During her tribute, an emotional Lungi Morrison said, “The Arch,’’ as he was affectionately known, “would be extremely saddened by the ongoing wars and genocide in different parts of the world. We’re still here, we’re still here despite everything our elders have done, despite what Prof Keim and our communities have done. We’re still in a world that needs love, peace, and healing. But today we celebrate sport and your efforts to bring forward these principles and values, and celebrate his legacy. We thank you as a family for honouring not only our grandfather’s legacy but our legacy as South Africans.’’
Delivering a keynote address, Professor Matete Madiba, UWC Deputy Vice-Chancellor for Student Development and Support, said the launch of the UNESCO Chair was a special occasion. ‘’This is a special Chair in many ways, but especially for the University of the Western Cape. We must be thankful that we have UNESCO. Through these types of arrangements – it’s like a soft infrastructure is being built for us to find ways to make life better. In higher education, we tend to get hyped up around the industrial revolution. But when it comes to peace, where are our efforts?’’ she asked.
During her address, Prof Keim said she was incredibly honoured and thanked her family, friends and colleagues for their support over many years, as well as UNESCO for allowing her to work in a field so close to her heart. “I would like to pay tribute to our former Chancellor, Archbishop Tutu, not only in my professional life but also in my personal life. Regarding this event, it’s important to have people with a similar values-based approach. So, I’m incredibly proud to have worked with a special group of people.”

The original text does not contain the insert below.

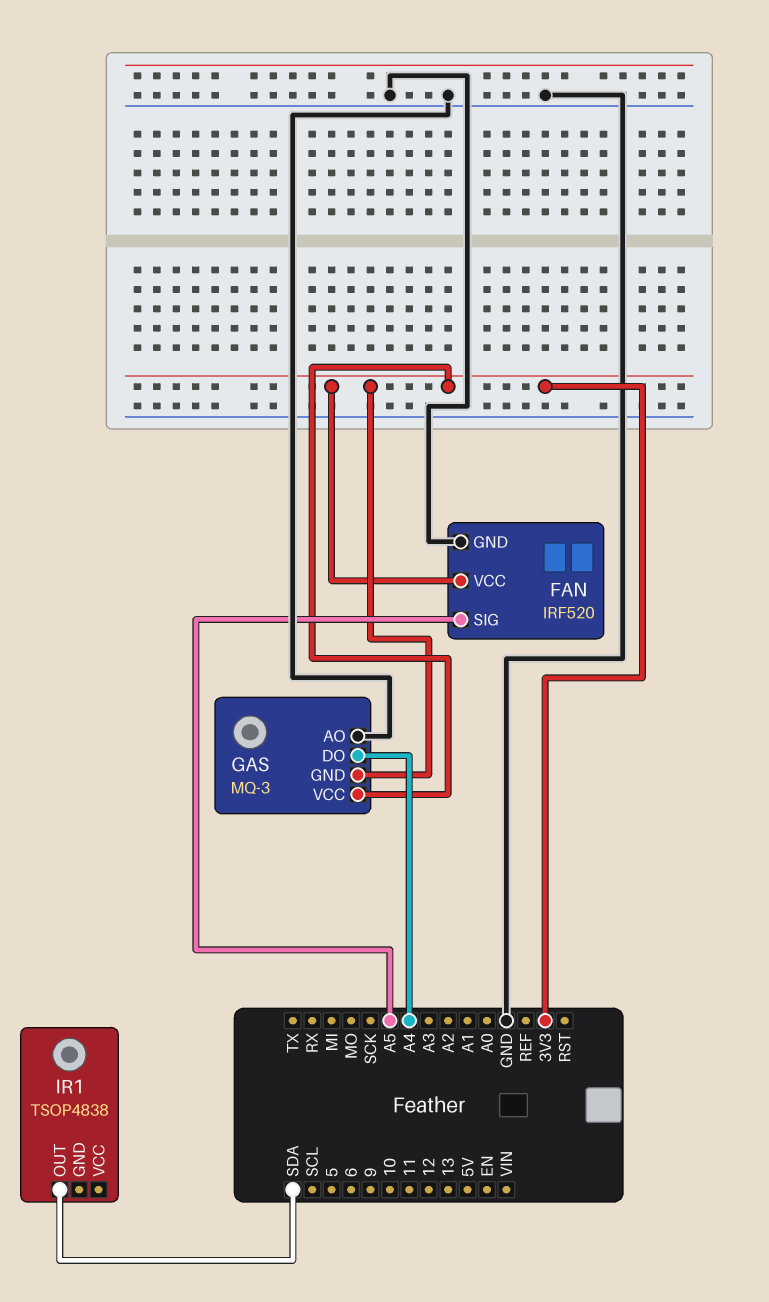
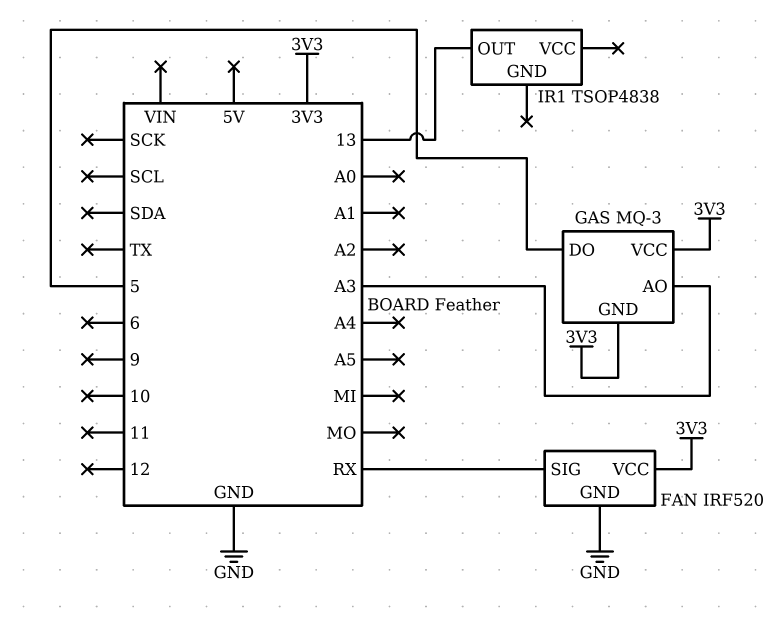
FAN pin SIG: A5 -> RX
GAS pin AO: GND -> A3
GAS pin DO: A4 -> 5
IR1 pin OUT: SDA -> 13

Prof Keim said when they talk about sport and peace, it’s not only about peace and war that’s currently going on.
“It’s also about our physical peace, our mental peace, our spiritual peace and our emotional peace. So, when we talk about sport and peace, I’m looking at what we can do in using sport, physical activities and physical education to enhance what is missing in many ways and in many countries with regards to sport, development, peace and values-based quality education. “We hope you (here) in the room and those (watching live) online will join us on this amazing journey for many years to come, because only if we work together can we make it work at all. If we can learn to play together with respect, care, love, and with joy in sport, relationships, politics and life across borders locally and globally, then perhaps we can all learn to be on the same team and in the process, contribute to building a better world which we so desperately need.”
Philipp Muller-Wirth, Chair of the Sport Section at UNESCO headquarters in Paris, Prof. Ruksana Osman, Chair of the UNESCO Chair Forum, and Carlton Mukwevho, UNESCO Secretary General South Africa, were all abroad but shared their thoughts via video streaming in support of the inauguration of this special UNESCO Chair.
The event concluded with a panel discussion hosted by Prof Keim. Panelists included Motopi Rampedi (UNESCO SA), Prof Madiba, Dr Debbie Alexander (International Paralympic Committee), Advocate Dr Lyndon Bouah (Western Cape Department of Cultural Affairs and Sport), Laetitia Permall (Centre for Student Support Services), and Dr Ben Sanders (Sportanddev).
*Prof Keim headed the Interdisciplinary Centre for Sport Sciences and Development at UWC (2009 – 2023), and has over three decades of experience in sport, peace, social transformation and development in academia and in the nonprofit sector, locally, on the continent and globally. Her association with UWC dates back to 1995 when she became the University’s first sports development officer and lecturer. She is also an alumnus of the UWC law faculty and an Advocate of the High Court of South Africa.